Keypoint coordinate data
▬▬▬▬▬▬▬▬▬▬

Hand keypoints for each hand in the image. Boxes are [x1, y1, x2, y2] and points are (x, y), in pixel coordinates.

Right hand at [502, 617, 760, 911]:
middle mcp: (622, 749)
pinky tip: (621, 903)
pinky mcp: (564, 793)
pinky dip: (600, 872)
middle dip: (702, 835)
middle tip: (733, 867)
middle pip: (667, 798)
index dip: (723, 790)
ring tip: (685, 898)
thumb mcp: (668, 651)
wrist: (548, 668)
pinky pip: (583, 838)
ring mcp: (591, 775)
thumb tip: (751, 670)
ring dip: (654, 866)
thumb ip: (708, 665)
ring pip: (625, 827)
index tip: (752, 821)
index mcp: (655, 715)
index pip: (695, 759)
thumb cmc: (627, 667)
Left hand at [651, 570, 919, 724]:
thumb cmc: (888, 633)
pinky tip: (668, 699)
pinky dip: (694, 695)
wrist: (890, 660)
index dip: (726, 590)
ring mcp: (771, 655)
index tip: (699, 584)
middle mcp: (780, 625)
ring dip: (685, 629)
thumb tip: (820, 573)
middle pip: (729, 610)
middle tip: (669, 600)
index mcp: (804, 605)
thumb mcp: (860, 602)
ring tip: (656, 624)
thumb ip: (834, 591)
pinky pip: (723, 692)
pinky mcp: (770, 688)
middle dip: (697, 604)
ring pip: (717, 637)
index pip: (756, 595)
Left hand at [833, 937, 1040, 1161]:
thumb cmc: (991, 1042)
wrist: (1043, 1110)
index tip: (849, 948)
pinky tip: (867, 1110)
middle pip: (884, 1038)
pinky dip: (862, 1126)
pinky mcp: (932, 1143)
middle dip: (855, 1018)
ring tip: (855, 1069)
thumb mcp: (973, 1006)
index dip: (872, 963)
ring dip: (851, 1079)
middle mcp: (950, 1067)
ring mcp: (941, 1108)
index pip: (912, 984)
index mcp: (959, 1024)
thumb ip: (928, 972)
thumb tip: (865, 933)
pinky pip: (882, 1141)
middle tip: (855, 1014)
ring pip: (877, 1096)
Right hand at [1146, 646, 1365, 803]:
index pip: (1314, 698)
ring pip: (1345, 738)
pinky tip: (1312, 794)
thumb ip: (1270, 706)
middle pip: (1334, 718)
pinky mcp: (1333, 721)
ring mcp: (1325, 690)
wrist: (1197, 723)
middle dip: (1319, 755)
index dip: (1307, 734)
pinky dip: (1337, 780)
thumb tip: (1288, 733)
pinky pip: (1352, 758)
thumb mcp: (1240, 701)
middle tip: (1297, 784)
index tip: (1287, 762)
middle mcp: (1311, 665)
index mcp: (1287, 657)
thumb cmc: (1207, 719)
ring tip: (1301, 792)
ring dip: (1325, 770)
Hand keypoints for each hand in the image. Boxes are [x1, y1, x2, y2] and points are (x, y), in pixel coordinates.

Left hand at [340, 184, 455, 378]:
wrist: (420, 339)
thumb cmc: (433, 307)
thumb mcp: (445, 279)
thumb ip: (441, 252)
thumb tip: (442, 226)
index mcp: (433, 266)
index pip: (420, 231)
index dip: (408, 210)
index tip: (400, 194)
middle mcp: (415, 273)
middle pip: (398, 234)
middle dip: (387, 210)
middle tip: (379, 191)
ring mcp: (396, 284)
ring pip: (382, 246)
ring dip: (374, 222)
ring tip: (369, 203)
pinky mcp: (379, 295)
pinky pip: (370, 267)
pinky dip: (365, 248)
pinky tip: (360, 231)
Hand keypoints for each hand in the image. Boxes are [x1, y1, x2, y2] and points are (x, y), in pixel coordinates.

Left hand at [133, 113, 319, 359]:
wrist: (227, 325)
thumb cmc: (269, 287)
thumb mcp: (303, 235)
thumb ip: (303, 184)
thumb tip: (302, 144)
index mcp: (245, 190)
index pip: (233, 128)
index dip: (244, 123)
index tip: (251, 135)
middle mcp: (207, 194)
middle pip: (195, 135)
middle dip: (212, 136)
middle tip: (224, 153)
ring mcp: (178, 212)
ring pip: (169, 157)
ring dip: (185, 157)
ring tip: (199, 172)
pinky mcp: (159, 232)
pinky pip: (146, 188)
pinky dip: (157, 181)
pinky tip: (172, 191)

▬▬▬▬▬▬▬▬▬▬

The task: From the records above, transcribe exactly the run of lines that opens with the line holding "ring pip: (877, 1096)" and closes with the line holding "index tip: (1287, 762)", both included.

Answer space:
ring pip: (877, 1096)
Right hand at [1146, 646, 1365, 803]:
index pip: (1314, 698)
ring pip: (1345, 738)
pinky tip: (1312, 794)
thumb ip: (1270, 706)
middle pip: (1334, 718)
pinky mcp: (1333, 721)
ring mcp: (1325, 690)
wrist: (1197, 723)
middle dip: (1319, 755)
index dip: (1307, 734)
pinky dip: (1337, 780)
thumb tip: (1288, 733)
pinky pip: (1352, 758)
thumb mcp: (1240, 701)
middle tip: (1297, 784)
index tip: (1287, 762)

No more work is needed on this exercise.